Document section.
■ ■ ■ ■ ■ ■ ■

Portugal in 'terrible' phase of pandemic; little foreign help expected, PM says

Portugal is in a terrible phase of the coronavirus pandemic and can hope for only limited help from abroad, Prime Minister Antonio Costa said, as hospital staff warned they were being overwhelmed.

With a total of 668,951 confirmed Covid-19 cases and 11,305 deaths, including a record 293 dead on Wednesday, Portugal has the world's highest seven-day average of new daily cases and deaths per million inhabitants.

"There is no point in feeding the illusion that we are not facing the worst moment," he told TVI broadcaster overnight. The situation was not bad but terrible, he said, "and we'll face this worst moment for a few more weeks, that is for sure."

Some hospitals are running out of beds, others see dwindling oxygen supplies, and doctors and nurses are over-stretched. Staff at the Cascais Hospital, near Lisbon, told Reuters they were exhausted and sometimes struggled to stay motivated. "There is no end in sight," one nurse said.

Germany said on Wednesday that it was willing to help and had sent military medical experts to Portugal to assess what kind of support it could bring.

But Costa warned there was only so much Germany and other European partners could do. "One should be cautious" about the idea of sending patients abroad from Portugal, which, standing at the southwestern tip of the continent, only has a land border with already over-stretched Spain.

■ ■ ■ ■ ■ ■ ■

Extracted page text
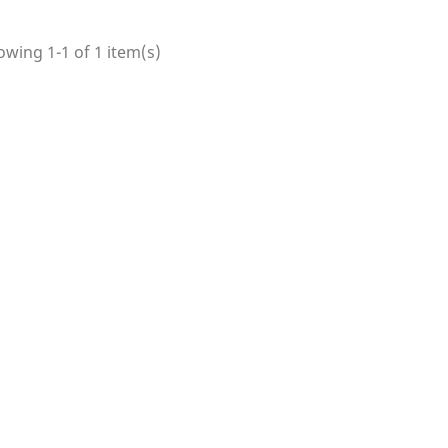
wing 1-1 of 1 item(s)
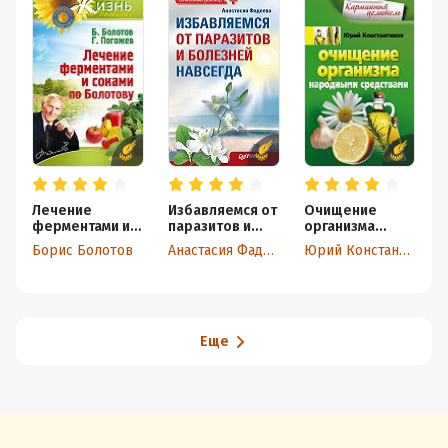
Лечение
Избавляемся от
Очищение
О
ферментами и
паразитов и
организма
п
соками по
болезней
народными
Борис Болотов
Анастасия Фадеева
Юрий Константинов
Болотову
навсегда
средствами
Еще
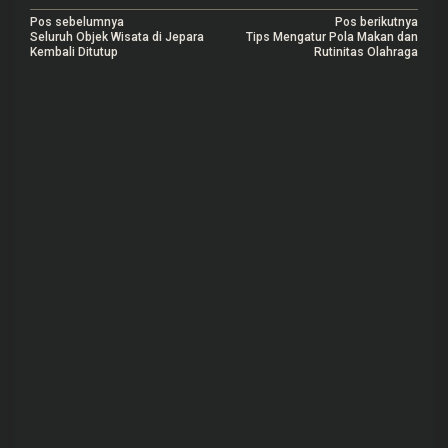
N
Pos sebelumnya
Pos berikutnya
Seluruh Objek Wisata di Jepara
Tips Mengatur Pola Makan dan
a
Kembali Ditutup
Rutinitas Olahraga
v
i
g
a
s
i
p
o
s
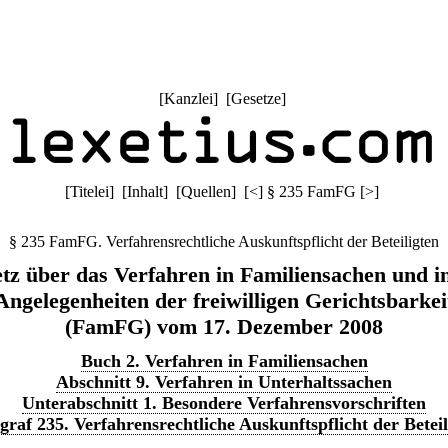
[
Kanzlei
] [
Gesetze
]
[
Titelei
] [
Inhalt
] [
Quellen
]
[
<
]
§ 235 FamFG
[
>
]
§ 235 FamFG. Verfahrensrechtliche Auskunftspflicht der Beteiligten
tz über das Verfahren in Familiensachen und i
Angelegenheiten der freiwilligen Gerichtsbarkei
(FamFG) vom 17. Dezember 2008
Buch 2. Verfahren in Familiensachen
Abschnitt 9. Verfahren in Unterhaltssachen
Unterabschnitt 1. Besondere Verfahrensvorschriften
graf 235. Verfahrensrechtliche Auskunftspflicht der Beteil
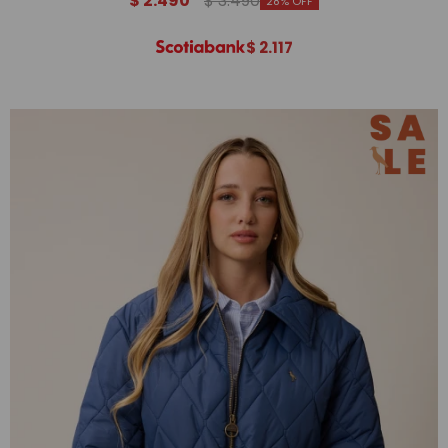
$
2.490
$
3.490
28
$
2.117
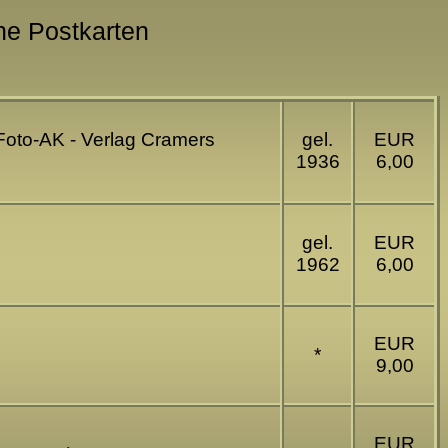
che Postkarten
Foto-AK - Verlag Cramers
gel.
EUR
1936
6,00
gel.
EUR
1962
6,00
EUR
*
9,00
EUR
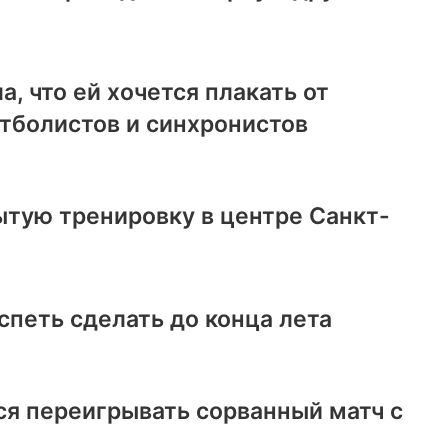
, что ей хочется плакать от
тболистов и синхронистов
ытую тренировку в центре Санкт-
спеть сделать до конца лета
ся переигрывать сорванный матч с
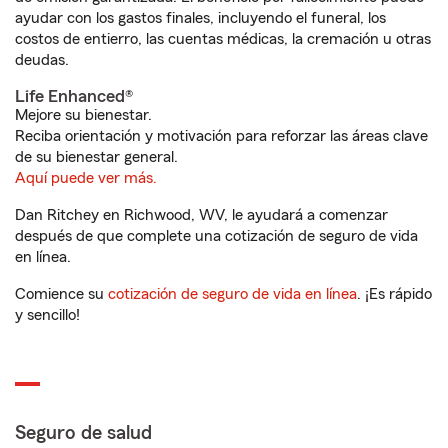
ayudar con los gastos finales, incluyendo el funeral, los
costos de entierro, las cuentas médicas, la cremación u otras
deudas.
Life Enhanced®
Mejore su bienestar.
Reciba orientación y motivación para reforzar las áreas clave
de su bienestar general.
Aquí puede ver más.
Dan Ritchey en Richwood, WV, le ayudará a comenzar
después de que complete una cotización de seguro de vida
en línea.
Comience su
cotización de seguro de vida en línea
. ¡Es rápido
y sencillo!
Seguro de salud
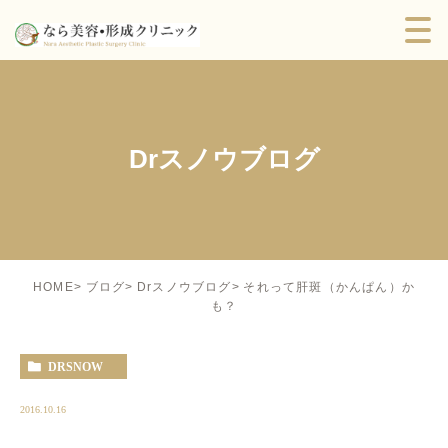
Drスノウブログ
それって肝斑（かんぱん）か
HOME
ブログ
Drスノウブログ
も？
DRSNOW
2016.10.16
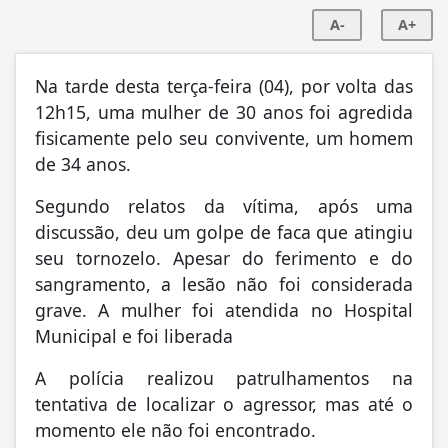
A-
A+
Na tarde desta terça-feira (04), por volta das
12h15, uma mulher de 30 anos foi agredida
fisicamente pelo seu convivente, um homem
de 34 anos.
Segundo relatos da vítima, após uma
discussão, deu um golpe de faca que atingiu
seu tornozelo. Apesar do ferimento e do
sangramento, a lesão não foi considerada
grave. A mulher foi atendida no Hospital
Municipal e foi liberada
A polícia realizou patrulhamentos na
tentativa de localizar o agressor, mas até o
momento ele não foi encontrado.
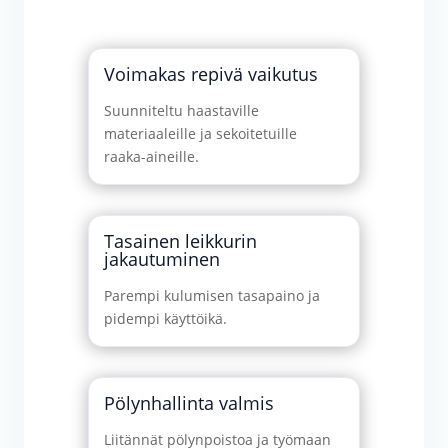
Voimakas repivä vaikutus
Suunniteltu haastaville
materiaaleille ja sekoitetuille
raaka-aineille.
Tasainen leikkurin
jakautuminen
Parempi kulumisen tasapaino ja
pidempi käyttöikä.
Pölynhallinta valmis
Liitännät pölynpoistoa ja työmaan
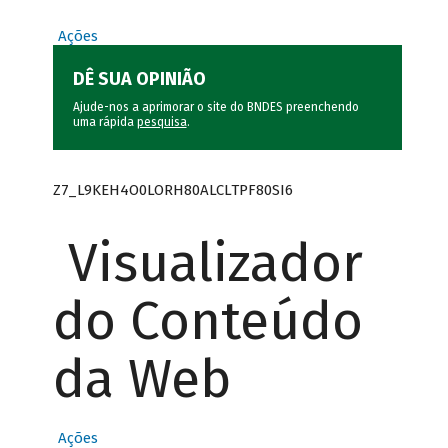
Ações
DÊ SUA OPINIÃO
Ajude-nos a aprimorar o site do BNDES preenchendo
uma rápida
pesquisa
.
Z7_L9KEH4O0LORH80ALCLTPF80SI6
Visualizador
do Conteúdo
da Web
Ações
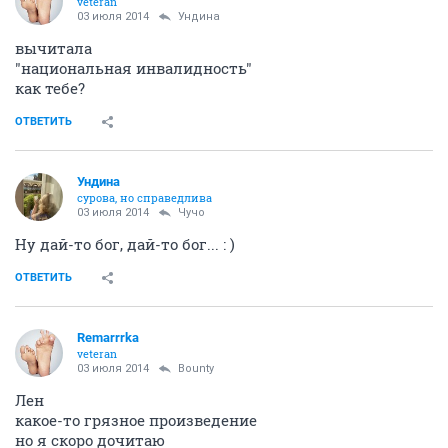
Remarrrka
veteran
03 июля 2014
Ундинa
вычитала
"национальная инвалидность"
как тебе?
ОТВЕТИТЬ
Ундинa
сурова, но справедлива
03 июля 2014
Чучо
Ну дай-то бог, дай-то бог... : )
ОТВЕТИТЬ
Remarrrka
veteran
03 июля 2014
Bounty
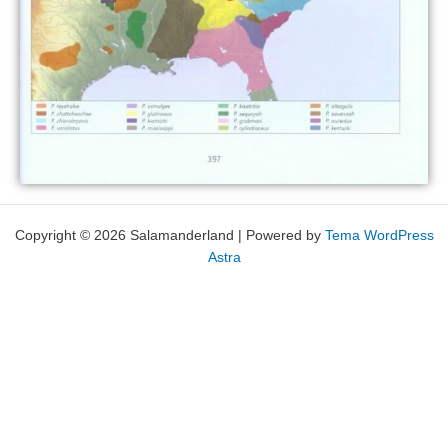
Copyright © 2026 Salamanderland | Powered by
Tema WordPress
Astra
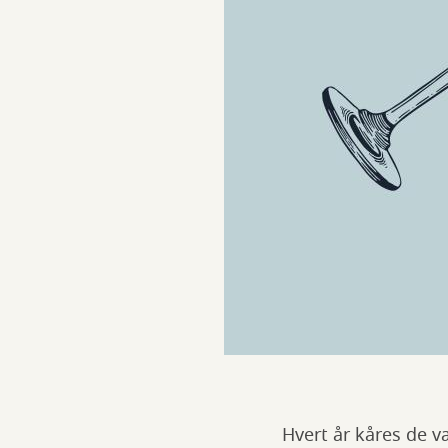
Hvert år kåres de væ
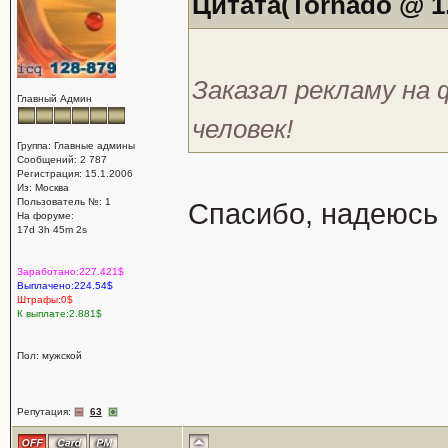
Цитата(Tornado @ 1.
Заказал рекламу на 
Главный Админ
человек!
Группа: Главные админы
Сообщений: 2 787
Регистрация: 15.1.2006
Из: Москва
Пользователь №: 1
Спасибо, надеюсь 
На форуме:
17d 3h 45m 2s
Заработано:227.421$
Выплачено:224.54$
Штрафы:0$
К выплате:2.881$
Пол: мужской
Репутация:
63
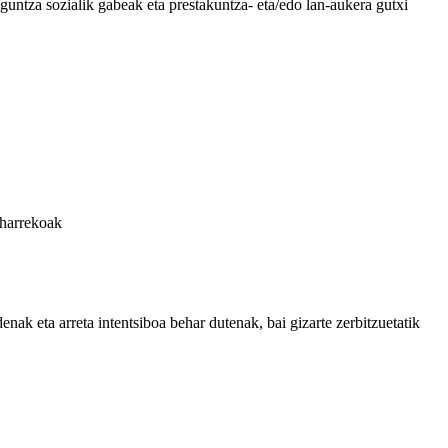
laguntza sozialik gabeak eta prestakuntza- eta/edo lan-aukera gutxi
eharrekoak
nak eta arreta intentsiboa behar dutenak, bai gizarte zerbitzuetatik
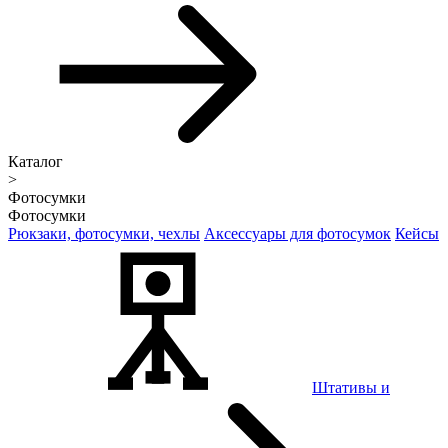
Каталог
>
Фотосумки
Фотосумки
Рюкзаки, фотосумки, чехлы
Аксессуары для фотосумок
Кейсы
Штативы и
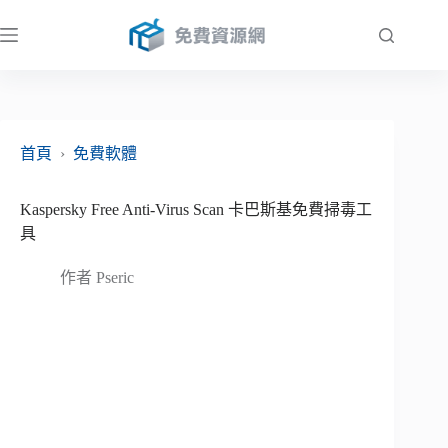
跳
至
主
要
內
容
首頁
›
免費軟體
Kaspersky Free Anti-Virus Scan 卡巴斯基免費掃毒工
具
作者
Pseric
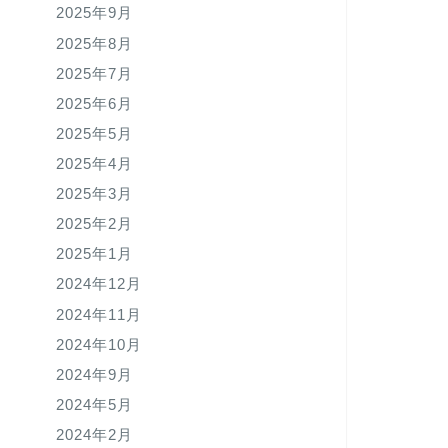
2025年9月
2025年8月
2025年7月
2025年6月
2025年5月
2025年4月
2025年3月
2025年2月
2025年1月
2024年12月
2024年11月
2024年10月
2024年9月
2024年5月
2024年2月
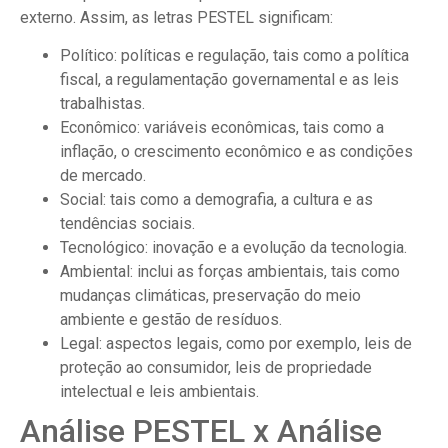
externo. Assim, as letras PESTEL significam:
Político: políticas e regulação, tais como a política
fiscal, a regulamentação governamental e as leis
trabalhistas.
Econômico: variáveis econômicas, tais como a
inflação, o crescimento econômico e as condições
de mercado.
Social: tais como a demografia, a cultura e as
tendências sociais.
Tecnológico: inovação e a evolução da tecnologia.
Ambiental: inclui as forças ambientais, tais como
mudanças climáticas, preservação do meio
ambiente e gestão de resíduos.
Legal: aspectos legais, como por exemplo, leis de
proteção ao consumidor, leis de propriedade
intelectual e leis ambientais.
Análise PESTEL x Análise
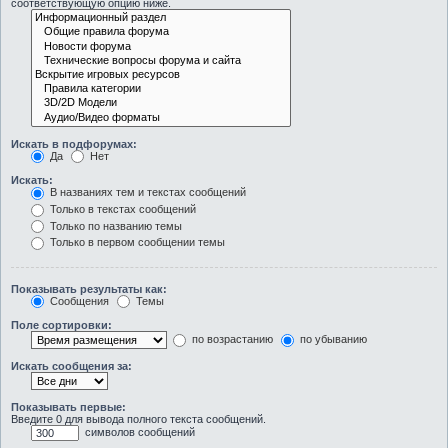
соответствующую опцию ниже.
Искать в подфорумах:
Да
Нет
Искать:
В названиях тем и текстах сообщений
Только в текстах сообщений
Только по названию темы
Только в первом сообщении темы
Показывать результаты как:
Сообщения
Темы
Поле сортировки:
по возрастанию
по убыванию
Искать сообщения за:
Показывать первые:
Введите 0 для вывода полного текста сообщений.
символов сообщений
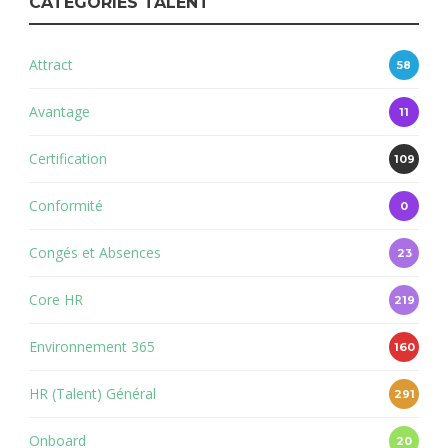
CATÉGORIES TALENT
Attract
58
Avantage
11
Certification
109
Conformité
0
Congés et Absences
23
Core HR
219
Environnement 365
160
HR (Talent) Général
291
Onboard
20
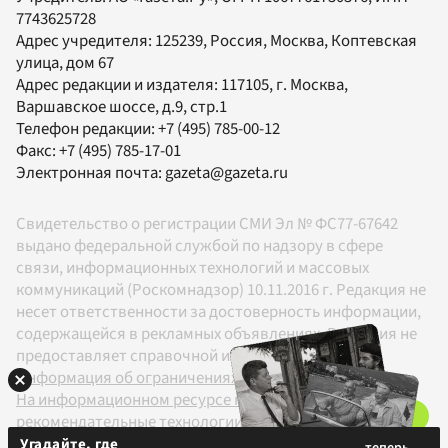
7743625728
Адрес учредителя: 125239, Россия, Москва, Коптевская
улица, дом 67
Адрес редакции и издателя:
117105
, г.
Москва
,
Варшавское шоссе, д.9, стр.1
Телефон редакции:
+7 (495) 785-00-12
Факс:
+7 (495) 785-17-01
Электронная почта:
gazeta@gazeta.ru
Свидетельство о регистрации СМИ Эл № ФС77-67642
выдано федеральной службой по надзору в сфере
связи, информационных технологий и массовых
коммуникаций (Роскомнадзор) 10.11.2016 г. Редакция не
несет ответственности за достоверность информации,
содержащейся в рекламных объявлениях. Редакция не
предоставляет справочной информации.
Информация об ограничениях
На информационном ресурсе применяются
рекомендательные технологии в соответствии с
Правилами
Угадайте, где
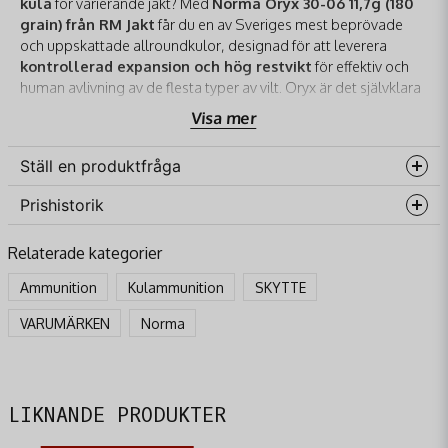
kula
för varierande jakt? Med
Norma Oryx 30-06 11,7g (180
grain) från RM Jakt
får du en av Sveriges mest beprövade
och uppskattade allroundkulor, designad för att leverera
kontrollerad expansion och hög restvikt
för effektiv och
human avlivning av de flesta typer av vilt. Oryx är det självklara
valet för dig som vill ha en kula som presterar jämnt och säkert,
Visa mer
gång efter gång.
Varför Norma Oryx 30-06 11,7g (180 gr) är
Ställ en produktfråga
det Optimala Valet:
Prishistorik
question
Blyfri Bondad Konstruktion – Överlägsen
Fråga oss något om denna produkten...
Restvikt:
Oryx-kulan är en
bondad kula
, vilket
Relaterade kategorier
innebär att blykärnan är kemiskt sammanfogad med
Ammunition
Kulammunition
SKYTTE
mantelns insida. Denna konstruktion minimerar
risken för separation av kärnan och garanterar en
name
VARUMÄRKEN
Norma
Namn
hög restvikt
(ofta över 90%). Detta leder till:
Djup Inträngning:
Kulan behåller sin massa
och penetrerar djupt, vilket är avgörande för att
email
Mejladress
LIKNANDE PRODUKTER
nå vitala organ på större vilt.
Kontrollerad Expansion:
Spetsen är utformad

■ ■ ■ ■ ■ ■ ■

Task brief. Please carry on the news report about Portugal's pandemic crisis past its last sentence. The rows aren't needed for this.

Exercise output.
Regarding possible German aid, he said: "In everything Portugal has asked for, unfortunately they have no availability, namely doctors, nurses."

Costa said the situation had worsened partly because his government relaxed restrictive measures between Christmas and the end of the year, but also because of the virulence of a new variant of the virus first detected in Britain.

"There were certainly errors: often the way I transmitted the message to the Portuguese ... and, when the recipient of the message did not understand the message, then it is the messenger's fault, I have no doubt about it," he said.

In a rare note of hope, he did add that the lockdown measures decided last week should, in principle, start having an impact on contagion numbers next week.

More than 20 ambulances with Covid-19 patients queued outside Portugal's largest hospital, the Santa Maria in Lisbon late on Wednesday as they waited for beds to become available, in an illustration of how stretched hospitals are.

Three major doctors' unions said in a statement that thousands of its members had not yet been fully vaccinated and feared exposure to the virus.